Work Group Members : Bernard T. Lee, M.D., M.B.A., M.P.H. ( Work Group Chair ); Jayant P. Agarwal, M.D.; Jeffrey A. Ascherman, M.D.; Stephanie A. Caterson, M.D.; Diedra D. Gray, M.P.H.; Scott T. Hollenbeck, M.D.; Seema A. Khan, M.D.; Lauren D. Loeding, M.P.H.; Raman C. Mahabir, M.D.; Archibald S. Miller, M.D., M.S.; Galen Perdikis, M.D.; Jaime S. Schwartz, M.D.; Beth A. Sieling, M.D.; Achilles Thoma, M.D., M.Sc.; Judith A. Wolfman, M.D.; Jean L. Wright, M.D.

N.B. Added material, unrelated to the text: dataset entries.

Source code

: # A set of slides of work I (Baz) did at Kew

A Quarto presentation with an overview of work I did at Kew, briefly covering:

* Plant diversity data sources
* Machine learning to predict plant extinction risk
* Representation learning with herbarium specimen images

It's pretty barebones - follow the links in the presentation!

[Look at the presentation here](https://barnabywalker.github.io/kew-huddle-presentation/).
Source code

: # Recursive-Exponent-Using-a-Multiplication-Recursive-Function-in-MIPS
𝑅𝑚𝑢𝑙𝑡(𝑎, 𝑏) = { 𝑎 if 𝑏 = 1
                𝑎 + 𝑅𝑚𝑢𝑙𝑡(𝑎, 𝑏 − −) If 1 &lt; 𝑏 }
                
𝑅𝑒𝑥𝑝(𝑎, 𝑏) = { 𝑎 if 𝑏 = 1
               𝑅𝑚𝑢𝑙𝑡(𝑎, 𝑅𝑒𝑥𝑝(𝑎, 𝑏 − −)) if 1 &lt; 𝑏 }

Financial Disclosures/Conflicts of Interest

All contributors and preparers of the guideline, including American Society of Plastic Surgeons (ASPS) staff and consultants, disclosed all relevant conflicts of interest via an online disclosure reporting database. In accordance with the Institute of Medicine’s recommendations for guideline development, members with a conflict of interest represented less than half of the guideline Work Group.

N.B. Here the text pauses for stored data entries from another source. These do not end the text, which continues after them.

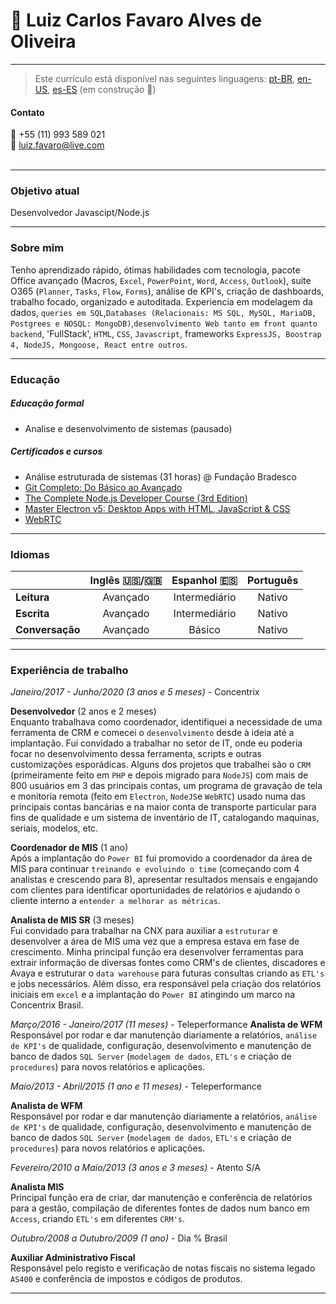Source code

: # :blond_haired_person: Luiz Carlos Favaro Alves de Oliveira

---

> Este currículo está disponível nas seguintes linguagens:
> [pt-BR](https://github.com/Luizssauro/Resume/blob/master/README_pt-BR.md), [en-US](https://github.com/Luizssauro/Resume), [es-ES](https://github.com/Luizssauro/Resume/blob/master/README_es-ES.md) (em construção :construction:)

#### Contato

:calling: +55 (11) 993 589 021<br>:e-mail: luiz.favaro@live.com<br><br>

---

### Objetivo atual

Desenvolvedor Javascipt/Node.js

---

### Sobre mim

Tenho aprendizado rápido, ótimas habilidades com tecnologia, pacote Office avançado (Macros, `Excel`, `PowerPoint`, `Word`, `Access`, `Outlook`), suite O365 (`Planner`, `Tasks`, `Flow`, `Forms`), análise de KPI's, criação de dashboards, trabalho focado, organizado e autoditada. Experiencia em modelagem da dados, `queries em SQL`,`Databases (Relacionais: MS SQL, MySQL, MariaDB, Postgrees e NOSQL: MongoDB)`,`desenvolvimento Web tanto em front quanto backend`, 'FullStack', `HTML`, `CSS`, `Javascript`, frameworks `ExpressJS, Boostrap 4, NodeJS, Mongoose, React entre outros`.


---

### Educação

##### Educação formal

- Analise e desenvolvimento de sistemas (pausado)

##### Certificados e cursos

- Análise estruturada de sistemas (31 horas) @ Fundação Bradesco
- [Git Completo: Do Básico ao Avançado](https://www.udemy.com/certificate/UC-G9TBM6HV/)
- [The Complete Node.js Developer Course (3rd Edition)](https://www.udemy.com/certificate/UC-F1EUNH27/)
- [Master Electron v5: Desktop Apps with HTML, JavaScript & CSS](https://www.udemy.com/certificate/UC-3SOL87NX/)
- [WebRTC](https://www.udemy.com/certificate/UC-RYRM411T/)

---

### Idiomas

|              | Inglês :us:/:uk: | Espanhol :es: | Português |
| :----------- | :---------------: | :----------: | :--------: |
| **Leitura**  |     Avançado      | Intermediário |   Nativo   |
| **Escrita**  |     Avançado      | Intermediário |   Nativo   |
| **Conversação** |     Avançado      |    Básico     |   Nativo   |

---

### Experiência de trabalho

_Janeiro/2017 - Junho/2020 (3 anos e 5 meses)_ - Concentrix

**Desenvolvedor** (2 anos e 2 meses) <br>
Enquanto trabalhava como coordenador, identifiquei a necessidade de uma ferramenta de CRM e comecei o `desenvolvimento` desde à ideia até a implantação. Fui convidado a trabalhar no setor de IT, onde eu poderia focar no desenvolvimento dessa ferramenta, scripts e outras customizações esporádicas. Alguns dos projetos que trabalhei são o `CRM` (primeiramente feito em `PHP` e depois migrado para `NodeJS`) com mais de 800 usuários em 3 das principais contas, um programa de gravação de tela e monitoria remota (feito em `Electron`, `NodeJS`e `WebRTC`) usado numa das principais contas bancárias e na maior conta de transporte particular para fins de qualidade e um sistema de inventário de IT, catalogando maquinas, seriais, modelos, etc.

**Coordenador de MIS** (1 ano) <br>
Após a implantação do `Power BI` fui promovido a coordenador da área de MIS para continuar `treinando e evoluindo o time` (começando com 4 analistas e crescendo para 8), apresentar resultados mensais e engajando com clientes para identificar oportunidades de relatórios e ajudando o cliente interno a `entender a melhorar as métricas`.

**Analista de MIS SR** (3 meses) <br>
Fui convidado para trabalhar na CNX para auxiliar a `estruturar` e desenvolver a área de MIS uma vez que a empresa estava em fase de crescimento. Minha principal função era desenvolver ferramentas para extrair informação de diversas fontes como CRM's de clientes, discadores e Avaya e estruturar o `data warehouse` para futuras consultas criando as `ETL's` e jobs necessários. Além disso, era responsável pela criação dos relatórios iniciais em `excel` e a implantação do `Power BI` atingindo um marco na Concentrix Brasil.

_Março/2016 - Janeiro/2017 (11 meses)_ - Teleperformance
**Analista de WFM**<br>
Responsável por rodar e dar manutenção diariamente a relatórios, `análise de KPI's` de qualidade, configuração, desenvolvimento e manutenção de banco de dados `SQL Server` (`modelagem de dados`, `ETL's` e criação de `procedures`) para novos relatórios e aplicações.

_Maio/2013 - Abril/2015 (1 ano e 11 meses)_ - Teleperformance

**Analista de WFM**<br>
Responsável por rodar e dar manutenção diariamente a relatórios, `análise de KPI's` de qualidade, configuração, desenvolvimento e manutenção de banco de dados `SQL Server` (`modelagem de dados`, `ETL's` e criação de `procedures`) para novos relatórios e aplicações.

_Fevereiro/2010 a Maio/2013 (3 anos e 3 meses)_ - Atento S/A

**Analista MIS**<br>
Principal função era de criar, dar manutenção e conferência de relatórios para a gestão, compilação de diferentes fontes de dados num banco em `Access`, criando `ETL's` em diferentes `CRM's`.

_Outubro/2008 a Outubro/2009 (1 ano)_ - Dia % Brasil

**Auxiliar Administrativo Fiscal**<br>
Responsável pelo registo e verificação de notas fiscais no sistema legado `AS400` e conferência de impostos e códigos de produtos.

---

Bernard T. Lee, M.D., M.B.A., M.P.H., Work Group Chair, has no relevant disclosures; Jayant P. Agarwal, M.D., has received research support from Mentor Corporation, Life-Cell Corporation, DePuy Synthes, and NIH, as the PI in grants funded by DSM Biomedical, and served as a consultant for DonJoy Orthopedics; Jeffrey A. Ascherman, M.D., Stephanie A. Caterson, M.D., Diedra D. Gray, M.P.H., Scott T. Hollenbeck, M.D., Seema A. Khan, M.D., Lauren D. Loeding, M.P.H., Raman C. Mahabir, M.D., and Archibald S. Miller, M.D., have no relevant disclosures; Galen Perdikis, M.D., has served as a teacher for IHE; Jaime S. Schwartz, M.D., has received research support from Covidien, Ltd, and served on the Advisory Board of Mentor Corporation, receiving honorarium; Beth A. Sieling, M.D., has served as a consultant for Myriad and Genomic Health; Achilles Thoma, M.D., has no relevant disclosures; Judith A. Wolfman, M.D., has served on the Advisory Board of Hologic; Jean L. Wright, M.D., has no relevant disclosures.

Guideline Endorser(s)

  • American College of Radiology - Medical Specialty Society
  • American Society for Radiation Oncology - Professional Association

Guideline Status

This is the current release of the guideline.

This guideline meets NGC’s 2013 (revised) inclusion criteria.

Guideline Availability

Available from the American Society of Plastic Surgeons Web site.

Availability of Companion Documents

None available

Patient Resources

None available

NGC Status

This NGC summary was completed by ECRI Institute on March 20, 2018. The information was verified by the guideline developer on March 20, 2018.

This NEATS assessment was completed by ECRI Institute on March 15, 2018. The information was verified by the guideline developer on March 20, 2018.